Aaron Gilmore has a point

Former MP Aaron Gilmore has discovered blogging. And his most recent post poses a very good question; check this out:

So Trevor hassles me on being rude to a barman after a dinner after a lawyer alleges a whole lot more, but then Trevor threatens one of NZ’s most Senior Policeman’s job in front of a group in Parliament?
http://www.stuff.co.nz/national/politics/8786881/Drama-at-select-committee
So is Trevor going to be hounded out of Parliament by the media on this? Or is there one set of rules for some.

You have to admit that Gilmore has a point. Both the former MP and the current MP seemed to use their positions to "heavy" someone. Mr Mallard's infringement however is of more significance, given that it took place in a select committee room, in full public view.

Patrick Gower is now regarded as the ex-officio Leader of the Pack in the parliamentary press gallery. We look forward to the stakeouts of places likely to be inhabited by Mr Mallard, the tearful press conference and ultimately the resignation speech as the media applies the blowtorch to the veteran MP in the way that they did to the junior list MP, led by Mr Gower.

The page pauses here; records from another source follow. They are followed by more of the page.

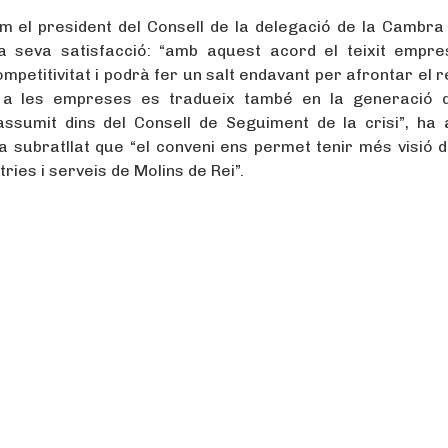
om el president del Consell de la delegació de la Cambra 
a seva satisfacció: “amb aquest acord el teixit empres
mpetitivitat i podrà fer un salt endavant per afrontar el 
er a les empreses es tradueix també en la generació
sumit dins del Consell de Seguiment de la crisi”, ha 
 ha subratllat que “el conveni ens permet tenir més visió 
ies i serveis de Molins de Rei”.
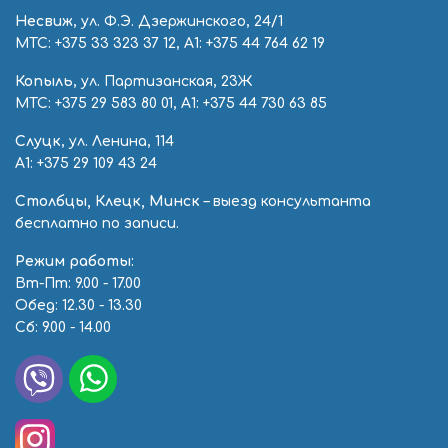
Несвиж
, ул. Ф.Э. Дзержинского, 24/1
МТС:
+375 33 323 37 12
, А1:
+375 44 764 62 19
Копыль
, ул. Партизанская, 23Ж
МТС:
+375 29 583 80 01
, А1:
+375 44 730 63 85
Слуцк
, ул. Ленина, 114
А1:
+375 29 109 43 24
Столбцы, Клецк, Минск
– выезд консультанта
бесплатно по записи.
Режим работы:
Вт-Пт: 9.00 - 17.00
Обед: 12.30 - 13.30
Сб: 9.00 - 14.00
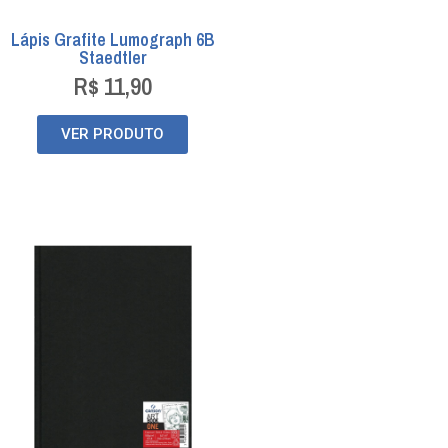
Lápis Grafite Lumograph 6B
Staedtler
R$
11,90
VER PRODUTO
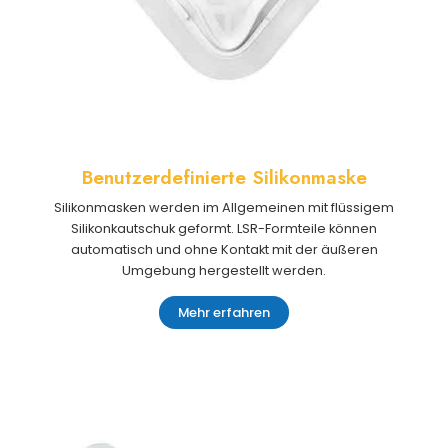
Benutzerdefinierte Silikonmaske
Silikonmasken werden im Allgemeinen mit flüssigem
Silikonkautschuk geformt. LSR-Formteile können
automatisch und ohne Kontakt mit der äußeren
Umgebung hergestellt werden.
Mehr erfahren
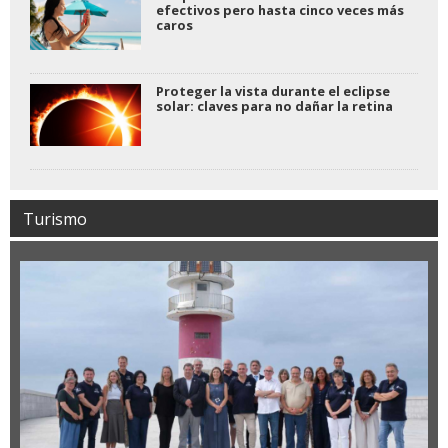
efectivos pero hasta cinco veces más
caros
Proteger la vista durante el eclipse
solar: claves para no dañar la retina
Turismo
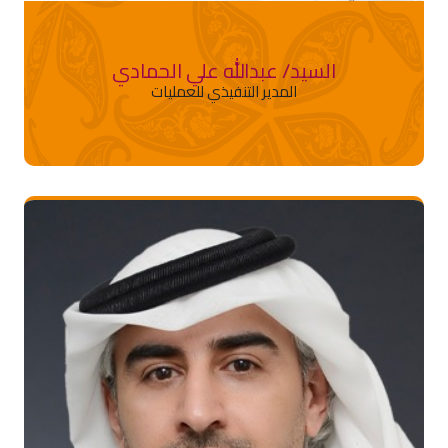
السيد/ عبدالله علي الحمادي
المدير التنفيذي للعمليات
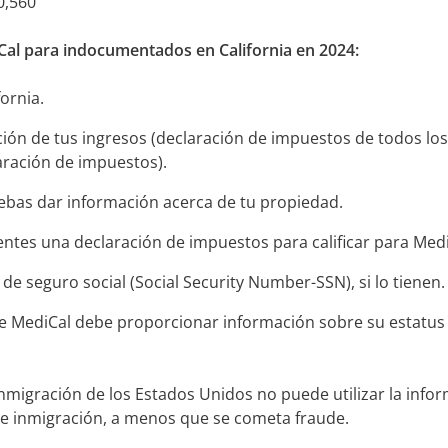
0,560
-Cal para indocumentados en California en 2024:
fornia.
ión de tus ingresos (declaración de impuestos de todos los
aración de impuestos).
bas dar información acerca de tu propiedad.
ntes una declaración de impuestos para calificar para Med
e seguro social (Social Security Number-SSN), si lo tienen
e MediCal debe proporcionar información sobre su estatus 
inmigración de los Estados Unidos no puede utilizar la info
 de inmigración, a menos que se cometa fraude.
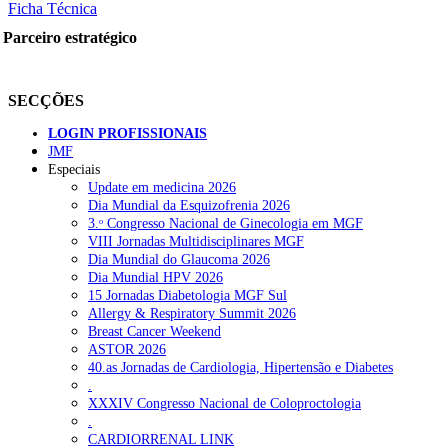
Ficha Técnica
Parceiro estratégico
SECÇÕES
LOGIN PROFISSIONAIS
JMF
Especiais
Update em medicina 2026
Dia Mundial da Esquizofrenia 2026
3.ᵒ Congresso Nacional de Ginecologia em MGF
VIII Jornadas Multidisciplinares MGF
Dia Mundial do Glaucoma 2026
Dia Mundial HPV 2026
15 Jornadas Diabetologia MGF Sul
Allergy & Respiratory Summit 2026
Breast Cancer Weekend
ASTOR 2026
40.as Jornadas de Cardiologia, Hipertensão e Diabetes
.
XXXIV Congresso Nacional de Coloproctologia
.
CARDIORRENAL LINK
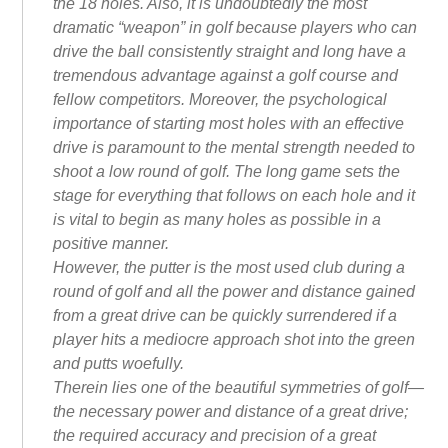
the 18 holes. Also, it is undoubtedly the most
dramatic “weapon” in golf because players who can
drive the ball consistently straight and long have a
tremendous advantage against a golf course and
fellow competitors. Moreover, the psychological
importance of starting most holes with an effective
drive is paramount to the mental strength needed to
shoot a low round of golf. The long game sets the
stage for everything that follows on each hole and it
is vital to begin as many holes as possible in a
positive manner.
However, the putter is the most used club during a
round of golf and all the power and distance gained
from a great drive can be quickly surrendered if a
player hits a mediocre approach shot into the green
and putts woefully.
Therein lies one of the beautiful symmetries of golf—
the necessary power and distance of a great drive;
the required accuracy and precision of a great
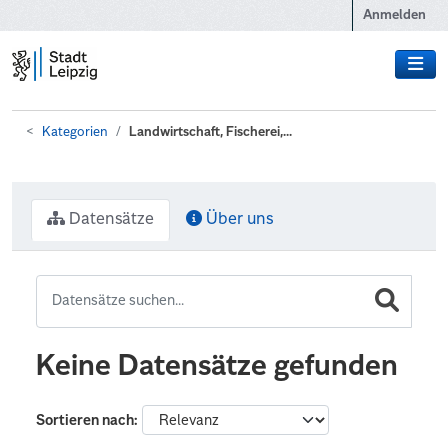
Zum Hauptinhalt wechseln
Anmelden
Kategorien
Landwirtschaft, Fischerei,...
Datensätze
Über uns
Keine Datensätze gefunden
Sortieren nach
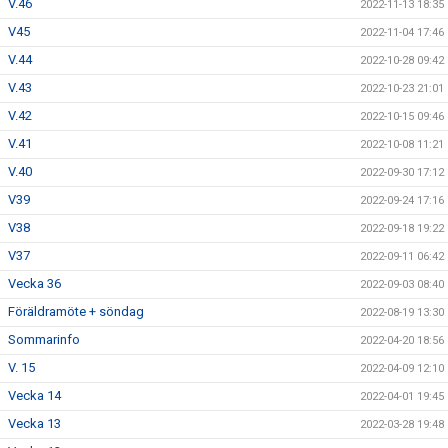
V.46
2022-11-13 18:35
V45
2022-11-04 17:46
V.44
2022-10-28 09:42
V.43
2022-10-23 21:01
V.42
2022-10-15 09:46
V.41
2022-10-08 11:21
V.40
2022-09-30 17:12
V39
2022-09-24 17:16
V38
2022-09-18 19:22
V37
2022-09-11 06:42
Vecka 36
2022-09-03 08:40
Föräldramöte + söndag
2022-08-19 13:30
Sommarinfo
2022-04-20 18:56
V. 15
2022-04-09 12:10
Vecka 14
2022-04-01 19:45
Vecka 13
2022-03-28 19:48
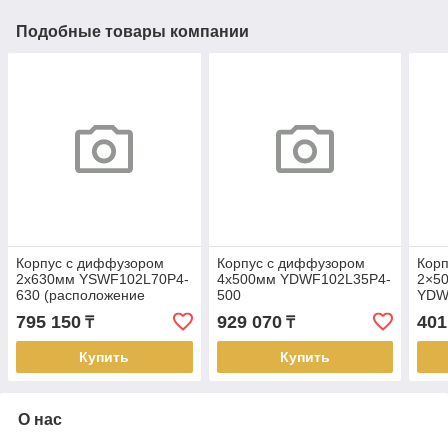
Подобные товары компании
Корпус с диффузором
Корпус с диффузором
Кор
2х630мм YSWF102L70P4-
4х500мм YDWF102L35P4-
2×5
630 (расположение
500
YDW
вентиляторов сверху)
795 150
929 070
401
₸
₸
Купить
Купить
О нас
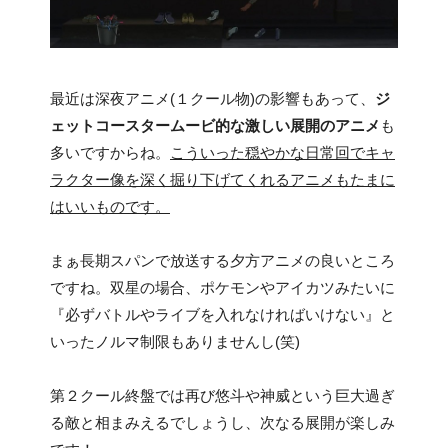
最近は深夜アニメ(１クール物)の影響もあって、
ジ
ェットコースタームービ的な激しい展開のアニメ
も
多いですからね。
こういった穏やかな日常回でキャ
ラクター像を深く掘り下げてくれるアニメもたまに
はいいものです。
まぁ長期スパンで放送する夕方アニメの良いところ
ですね。双星の場合、ポケモンやアイカツみたいに
『必ずバトルやライブを入れなければいけない』と
いったノルマ制限もありませんし(笑)
第２クール終盤では再び悠斗や神威という巨大過ぎ
る敵と相まみえるでしょうし、次なる展開が楽しみ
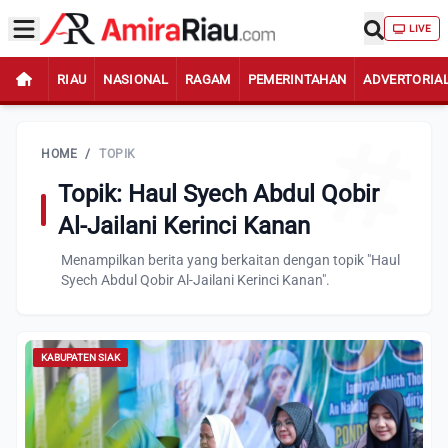
LIVE
RIAU
NASIONAL
RAGAM
PEMERINTAHAN
ADVERTORIA
HOME
/
TOPIK
Topik: Haul Syech Abdul Qobir
Al-Jailani Kerinci Kanan
Menampilkan berita yang berkaitan dengan topik "Haul
Syech Abdul Qobir Al-Jailani Kerinci Kanan".
KABUPATEN SIAK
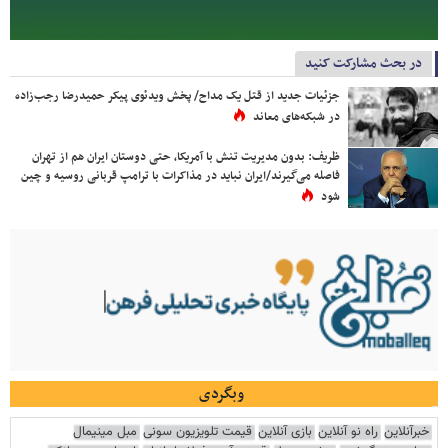
در بحث مشارکت کنید
جزئیات جدید از قتل یک مداح/ پخش ویدئوی پیکر حمیدرضا رجب‌زاده
در شبکه‌های معاند
ظریف: بدون مدیریت تنش با آمریکا، حتی دوستان ایران هم از تهران
فاصله می‌گیرند/ایران نباید در مذاکرات با ترامپ قربانی روسیه و چین
شود
وبگردی
خبرآنلاین
راه نو آنلاین
بازی آنلاین
قیمت تلویزیون سونی
مبل مینیمال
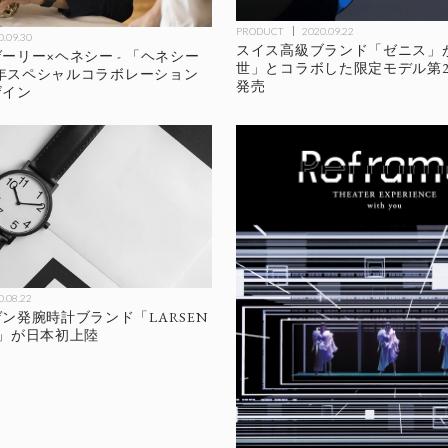
PRODUCT
2020.09.22
0.09.30
スイス高級ブランド「ゼニス」
ーリー×ヘネシー - 「ヘネシー
世」とコラボした限定モデル第2弾
0周年スペシャルコラボレーション
発売
ザイン
0.08.22
ン発腕時計ブランド「LARSEN
EN」が日本初上陸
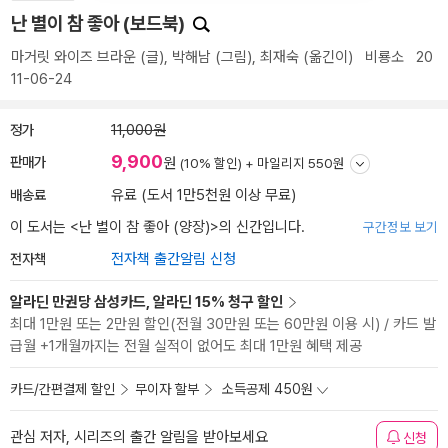
난 별이 참 좋아 (보드북)
마거릿 와이즈 브라운
(글),
박해남
(그림),
최재숙
(옮긴이)
비룡소
20
11-06-24
정가
11,000원
9,900
판매가
원
(10% 할인) +
마일리지 550원
배송료
유료 (도서 1만5천원 이상 무료)
이 도서는 <
난 별이 참 좋아 (양장)
>의 신간입니다.
구간정보 보기
전자책
전자책 출간알림 신청
알라딘 만권당 삼성카드, 알라딘 15% 청구 할인
최대 1만원 또는 2만원 할인(전월 30만원 또는 60만원 이용 시) / 카드 발
급월 +1개월까지는 전월 실적이 없어도 최대 1만원 혜택 제공
카드/간편결제 할인
무이자 할부
소득공제 450원
관심 저자, 시리즈의 출간 알림을 받아보세요
신청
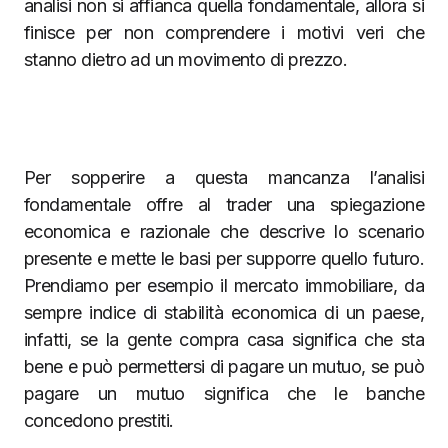
analisi non si affianca quella fondamentale, allora si
finisce per non comprendere i motivi veri che
stanno dietro ad un movimento di prezzo.
Per sopperire a questa mancanza l’analisi
fondamentale offre al trader una spiegazione
economica e razionale che descrive lo scenario
presente e mette le basi per supporre quello futuro.
Prendiamo per esempio il mercato immobiliare, da
sempre indice di stabilità economica di un paese,
infatti, se la gente compra casa significa che sta
bene e può permettersi di pagare un mutuo, se può
pagare un mutuo significa che le banche
concedono prestiti.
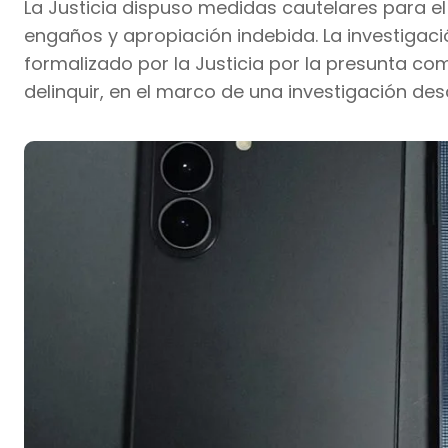
La Justicia dispuso medidas cautelares para el
engaños y apropiación indebida. La investigaci
formalizado por la Justicia por la presunta com
delinquir, en el marco de una investigación desa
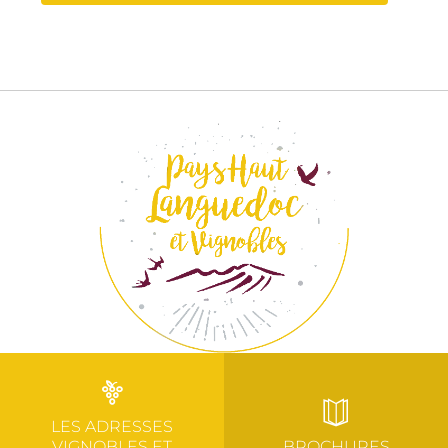
LES ADRESSES
VIGNOBLES ET
BROCHURES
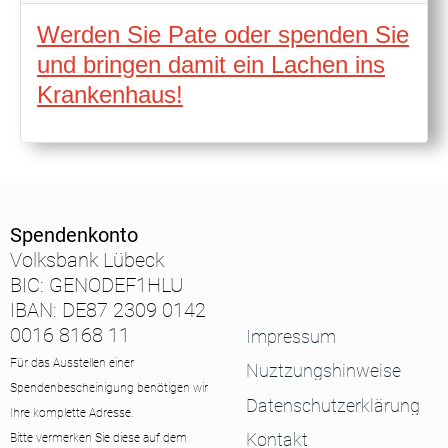
Werden Sie Pate oder spenden Sie
und bringen damit ein Lachen ins
Krankenhaus!
Spendenkonto
Volksbank Lübeck
BIC: GENODEF1HLU
IBAN: DE87 2309 0142
0016 8168 11
Impressum
Für das Ausstellen einer
Nuztzungshinweise
Spendenbescheinigung benötigen wir
Datenschutzerklärung
Ihre komplette Adresse.
Kontakt
Bitte vermerken Sie diese auf dem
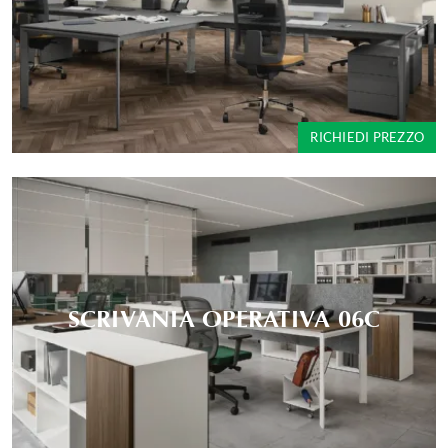
RICHIEDI PREZZO
SCRIVANIA OPERATIVA 06C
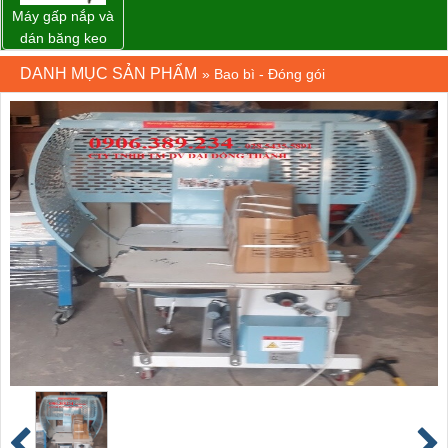
Máy gấp nắp và
dán băng keo
thùng carton tự
DANH MỤC SẢN PHẨM
»
Bao bì - Đóng gói
động WP-5050F
giá rẻ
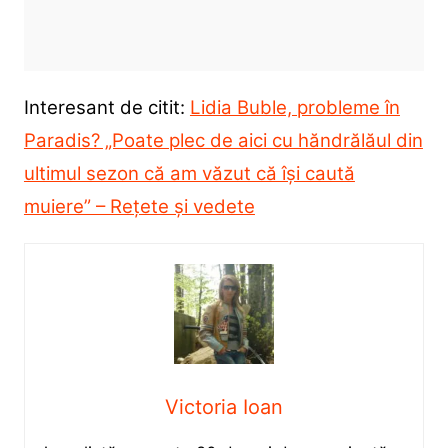
Interesant de citit:
Lidia Buble, probleme în
Paradis? „Poate plec de aici cu hăndrălăul din
ultimul sezon că am văzut că își caută
muiere” – Rețete și vedete
Victoria Ioan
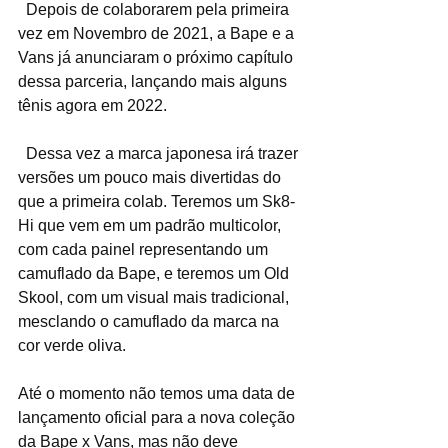
  Depois de colaborarem pela primeira 
vez em Novembro de 2021, a Bape e a 
Vans já anunciaram o próximo capítulo 
dessa parceria, lançando mais alguns 
tênis agora em 2022.
  Dessa vez a marca japonesa irá trazer 
versões um pouco mais divertidas do 
que a primeira colab. Teremos um Sk8-
Hi que vem em um padrão multicolor, 
com cada painel representando um 
camuflado da Bape, e teremos um Old 
Skool, com um visual mais tradicional, 
mesclando o camuflado da marca na 
cor verde oliva.
Até o momento não temos uma data de 
lançamento oficial para a nova coleção 
da Bape x Vans, mas não deve 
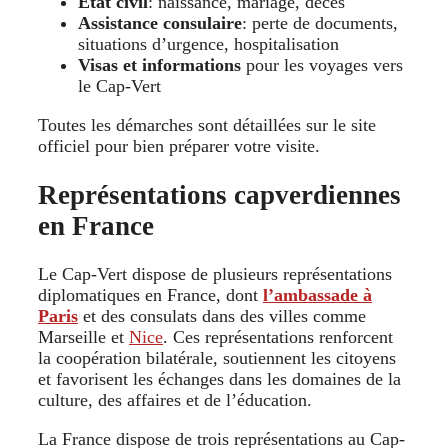
État civil
: naissance, mariage, décès
Assistance consulaire
: perte de documents,
situations d’urgence, hospitalisation
Visas et informations
pour les voyages vers
le Cap-Vert
Toutes les démarches sont détaillées sur le site
officiel pour bien préparer votre visite.
Représentations capverdiennes
en France
Le Cap-Vert dispose de plusieurs représentations
diplomatiques en France, dont
l’ambassade à
Paris
et des consulats dans des villes comme
Marseille et
Nice
. Ces représentations renforcent
la coopération bilatérale, soutiennent les citoyens
et favorisent les échanges dans les domaines de la
culture, des affaires et de l’éducation.
La France dispose de trois représentations au Cap-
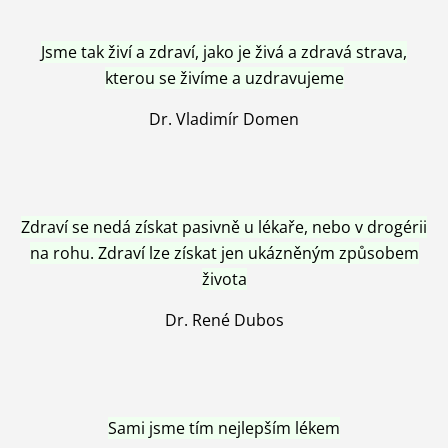
Jsme tak živí a zdraví, jako je živá a zdravá strava,
kterou se živíme a uzdravujeme
Dr. Vladimír Domen
Zdraví se nedá získat pasivně u lékaře, nebo v drogérii
na rohu. Zdraví lze získat jen ukázněným způsobem
života
Dr. René Dubos
Sami jsme tím nejlepším lékem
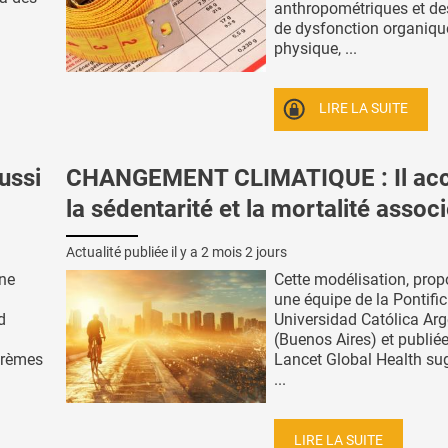
anthropométriques et de
de dysfonction organiqu
physique, ...
LIRE LA SUITE
ussi
CHANGEMENT CLIMATIQUE : Il acc
la sédentarité et la mortalité assoc
Actualité publiée il y a
2 mois 2 jours
une
Cette modélisation, prop
une équipe de la Pontific
d
Universidad Católica Arg
(Buenos Aires) et publié
crèmes
Lancet Global Health su
...
LIRE LA SUITE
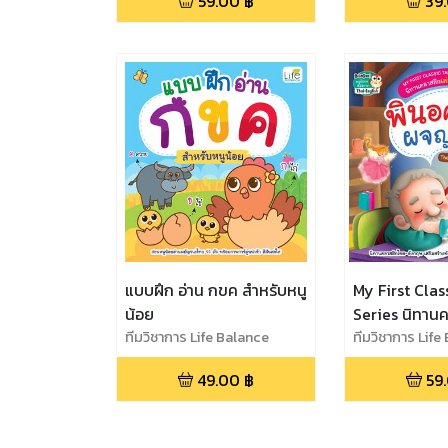
59.00
฿
39
Travelers
แบบฝึก อ่าน กขค สำหรับหนู
My First Clas
น้อย
Series นิทานค
ทีมวิชาการ Life Balance
แรกของหนู พิ
ทีมวิชาการ Life
ผจญภัย The 
49.00
฿
59
of Pinocchio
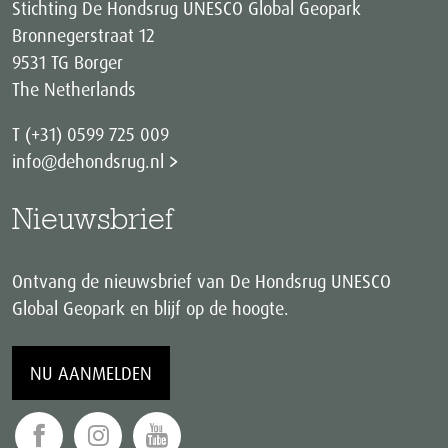
Stichting De Hondsrug UNESCO Global Geopark
Bronnegerstraat 12
9531 TG Borger
The Netherlands
T (+31) 0599 725 009
info@dehondsrug.nl
Nieuwsbrief
Ontvang de nieuwsbrief van De Hondsrug UNESCO
Global Geopark en blijf op de hoogte.
NU AANMELDEN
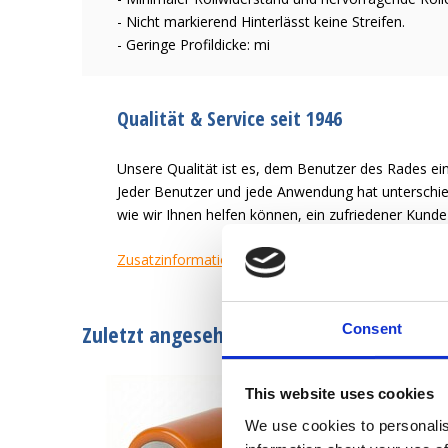
- Nicht markierend Hinterlässt keine Streifen.
- Geringe Profildicke: mi
Qualität & Service seit 1946
Unsere Qualität ist es, dem Benutzer des Rades ein
Jeder Benutzer und jede Anwendung hat unterschied
wie wir Ihnen helfen können, ein zufriedener Kund
Zusatzinformation
Zuletzt angesehen
Consent
This website uses cookies
We use cookies to personalis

After all, sauce for the goose and all that...

 

3 comments:

bsprout said...

Gilmour was rude to a waiter because he was being egotistical and arrogant as well as being drunk.

Mallard (who I normally wouldn't defend because he was responsible for a disastrous Invercargill schooling review) was being blocked from questioning a potential Police Commissioner who had shown a severe and indefensible lack of judgement.

lofty said...

The watermelon apologist sure has a thin skin........a real watermelon normally has a very thick rind.

I know, lets have an inquisition into how and what people can abandon cannot say at the funeral of a colleague.

No no lets make it law.

bsprout said...

Sorry Lofty, you don't get it. This wasn't just anybody speaking at somebody's funeral, this was the Deputy Commissioner speaking on behalf of the police calling a corrupt cop "a police officer whose integrity was beyond reproach."